Department of Gastroenterology, Hepatology, and Nutrition, Baylor College of Medicine, Houston, TX; Children's Nutrition Research Center, Agriculture Research Services, United States Department of Agriculture, Houston, TX.
Department of Gastroenterology, Hepatology, and Nutrition, Baylor College of Medicine, Houston, TX; Children's Nutrition Research Center, Agriculture Research Services, United States Department of Agriculture, Houston, TX.
J Pediatr. 2021 Apr;231:117-123. doi: 10.1016/j.jpeds.2020.12.048. Epub 2020 Dec 23.
To test the hypothesis that in children with dyspepsia, prospective symptom severity following ingestion of a meal would correlate with percent gastric retention, and those ultimately diagnosed with gastroparesis would report worse symptoms.
Prospective, single-center study with 104 children with dyspepsia completing a prospective dyspepsia symptom questionnaire before and after eating a standardized Tougas meal during gastric emptying scintigraphy. Main outcomes included correlation between gastric retention and symptoms and comparison of symptom severity between those with and without gastroparesis.
Fifty-two children (50%) had gastroparesis (gastroparesis: 12.5 ± 2.9 years, 65% female; nongastroparesis: 13.0 ± 2.9 years, 60% female; all P > .05). Bloating was the only symptom significantly worse in youth with gastroparesis. For the entire cohort, bloating and fullness correlated with percent retention. However, in those with gastroparesis, only nausea correlated with retention (4 hours.; r = 0.275, P < .05). Girls with gastroparesis had significantly worse symptoms (except satiety) when compared with boys with gastroparesis (P < .05).

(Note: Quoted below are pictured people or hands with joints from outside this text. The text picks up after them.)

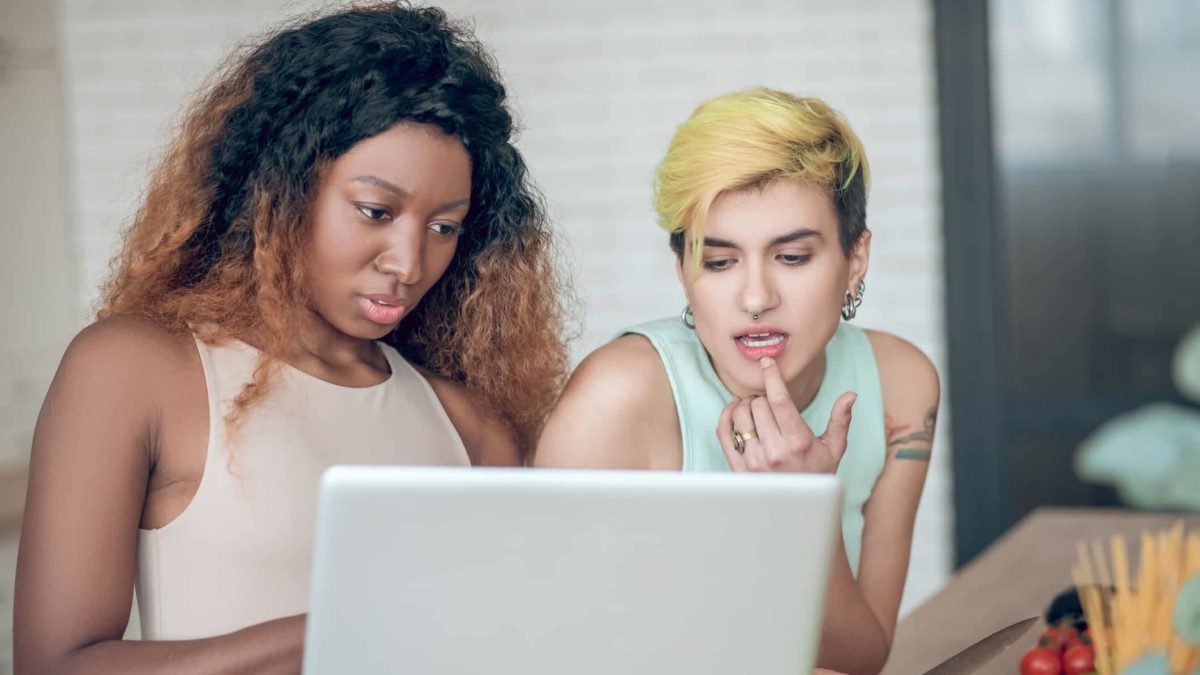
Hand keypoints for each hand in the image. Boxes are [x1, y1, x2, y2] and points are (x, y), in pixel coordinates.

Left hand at [716, 356, 855, 473]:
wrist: (799, 509)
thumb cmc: (818, 475)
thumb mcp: (834, 448)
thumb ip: (840, 420)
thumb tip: (850, 395)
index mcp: (799, 442)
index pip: (780, 400)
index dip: (772, 377)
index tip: (766, 363)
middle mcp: (775, 452)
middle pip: (758, 405)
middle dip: (762, 396)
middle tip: (767, 400)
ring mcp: (754, 462)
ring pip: (740, 416)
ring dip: (745, 405)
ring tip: (753, 406)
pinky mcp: (739, 469)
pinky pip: (724, 433)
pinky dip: (726, 416)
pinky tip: (734, 410)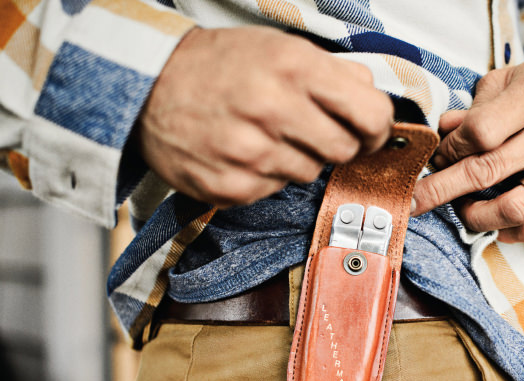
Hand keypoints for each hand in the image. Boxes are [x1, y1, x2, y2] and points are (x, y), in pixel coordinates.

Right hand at [137, 26, 393, 206]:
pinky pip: (276, 189)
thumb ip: (331, 71)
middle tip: (314, 130)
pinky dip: (268, 174)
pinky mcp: (231, 187)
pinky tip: (245, 152)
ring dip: (299, 157)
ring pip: (310, 172)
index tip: (369, 130)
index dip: (377, 127)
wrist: (146, 87)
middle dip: (337, 142)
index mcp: (293, 68)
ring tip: (266, 134)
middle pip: (344, 149)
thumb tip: (369, 94)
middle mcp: (273, 110)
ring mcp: (250, 153)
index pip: (370, 114)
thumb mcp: (278, 47)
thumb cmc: (216, 65)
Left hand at [411, 60, 523, 241]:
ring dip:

Overall in children, there is little difference in symptom severity between children with gastroparesis vs normal emptying based on current standards. However, girls with gastroparesis have worse symptoms vs boys with gastroparesis, underscoring a need for further studies into the role of sex in gastroparesis symptoms. In all children, both bloating and fullness correlated modestly with gastric retention, and nausea correlated in those with gastroparesis.

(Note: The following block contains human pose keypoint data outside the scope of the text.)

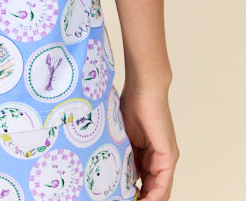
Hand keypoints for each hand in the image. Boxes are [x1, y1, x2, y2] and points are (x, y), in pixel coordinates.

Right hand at [120, 85, 178, 200]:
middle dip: (136, 198)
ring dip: (144, 200)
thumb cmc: (130, 103)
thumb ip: (120, 153)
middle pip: (149, 189)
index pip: (141, 182)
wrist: (143, 87)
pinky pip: (162, 184)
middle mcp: (158, 159)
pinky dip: (153, 197)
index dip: (130, 193)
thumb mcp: (121, 136)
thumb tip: (109, 171)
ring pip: (157, 191)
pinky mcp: (169, 156)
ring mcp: (165, 159)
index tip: (116, 198)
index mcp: (147, 155)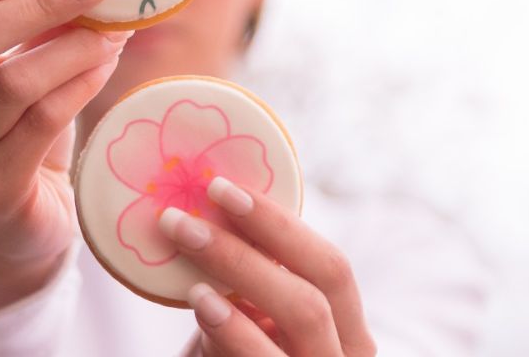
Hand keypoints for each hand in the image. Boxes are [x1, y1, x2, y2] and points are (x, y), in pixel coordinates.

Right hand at [0, 0, 127, 315]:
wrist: (21, 218)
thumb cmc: (17, 129)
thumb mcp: (10, 69)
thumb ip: (26, 26)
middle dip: (39, 3)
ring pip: (12, 83)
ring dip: (72, 46)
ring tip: (115, 28)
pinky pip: (43, 122)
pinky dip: (81, 85)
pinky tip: (106, 64)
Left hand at [160, 178, 375, 355]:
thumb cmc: (242, 354)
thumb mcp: (253, 314)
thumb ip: (250, 275)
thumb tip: (205, 202)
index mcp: (345, 324)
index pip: (330, 266)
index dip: (277, 223)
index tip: (219, 187)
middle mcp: (346, 356)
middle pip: (316, 295)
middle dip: (248, 250)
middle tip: (182, 220)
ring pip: (305, 323)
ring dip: (242, 283)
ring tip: (190, 258)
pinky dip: (235, 332)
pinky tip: (203, 305)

验证以下假设,即在消化不良的儿童中,摄入餐后的预期症状严重程度与胃潴留百分比相关,而最终被诊断为胃轻瘫的儿童则会报告更严重的症状。
前瞻性、单中心研究,104 名消化不良儿童在胃排空闪烁成像期间摄入标准化 Tougas 餐后,前瞻性完成消化不良症状问卷。主要结局包括胃潴留与症状之间的相关性,以及有无胃轻瘫的儿童之间症状严重程度的比较。

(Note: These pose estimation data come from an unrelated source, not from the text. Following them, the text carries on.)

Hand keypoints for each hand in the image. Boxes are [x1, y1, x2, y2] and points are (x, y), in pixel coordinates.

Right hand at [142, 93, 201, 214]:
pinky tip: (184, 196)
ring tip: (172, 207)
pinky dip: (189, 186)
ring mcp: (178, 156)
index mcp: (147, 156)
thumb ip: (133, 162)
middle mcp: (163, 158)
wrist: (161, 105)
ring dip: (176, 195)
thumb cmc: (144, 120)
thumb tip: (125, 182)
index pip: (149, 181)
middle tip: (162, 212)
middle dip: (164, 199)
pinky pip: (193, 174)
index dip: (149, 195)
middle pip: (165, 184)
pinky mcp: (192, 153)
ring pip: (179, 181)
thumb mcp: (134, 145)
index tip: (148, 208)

52 名儿童(50%)患有胃轻瘫(胃轻瘫:12.5±2.9 岁,65%为女性;非胃轻瘫:13.0±2.9 岁,60%为女性;所有 P>.05)。腹胀是胃轻瘫患儿唯一明显更严重的症状。对于整个队列,腹胀和饱胀与保留率相关。然而,在患有胃轻瘫的儿童中,只有恶心与保留率相关(4 小时;r=0.275,P<.05)。与胃轻瘫男孩相比,患有胃轻瘫的女孩症状明显更严重(除了饱腹感)(P<.05)。
总体而言,根据目前的标准,患有胃轻瘫与排空正常的儿童在症状严重程度方面几乎没有差异。然而,患有胃轻瘫的女孩的症状比患有胃轻瘫的男孩更严重,这突显了需要进一步研究性别在胃轻瘫症状中的作用。在所有儿童中,腹胀和饱胀与胃潴留中度相关,而在患有胃轻瘫的儿童中,恶心与胃潴留相关。